I am currently trying to implement a Baum Welch algorithm in C, but I run into the following problem : the gamma function :
gamma(i,t) = alpha(i,t) * beta(i,t) / sum over `i` of(alpha(i,t) * beta(i,t))
Unfortunately, for large enough observation sets, alpha drops rapidly to 0 as t
increases, and beta drops rapidly to 0 as t
decreases, meaning that, due to rounding down, there is never a spot where both alpha and beta are non-zero, which makes things rather problematic.
Is there a way around this problem or should I just try to increase precision for the values?

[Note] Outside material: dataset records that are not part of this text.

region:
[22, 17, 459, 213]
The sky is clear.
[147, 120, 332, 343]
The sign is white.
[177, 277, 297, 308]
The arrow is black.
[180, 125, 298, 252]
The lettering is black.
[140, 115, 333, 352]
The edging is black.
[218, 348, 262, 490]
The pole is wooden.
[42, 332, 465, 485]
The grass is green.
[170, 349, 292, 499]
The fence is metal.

I fear the problem may just pop up again if I try this approach, as alpha and beta drop of about one order of magnitude per observation.
You should do these computations, and generally all computations for probability models, in log-space:
lg_gamma(i, t) = (lg_alpha(i, t) + lg_beta(i, t)
- logsumexp over i of (lg_alpha(i, t) + lg_beta(i, t)))
where lg_gamma(i, t)
represents the logarithm of gamma(i, t)
, etc., and logsumexp
is the function described here. At the end of the computation, you can convert to probabilities using exp
, if needed (that's typically only needed for displaying probabilities, but even there logs may be preferable).
The base of the logarithm is not important, as long as you use the same base everywhere. I prefer the natural logarithm, because log
saves typing compared to log2
:)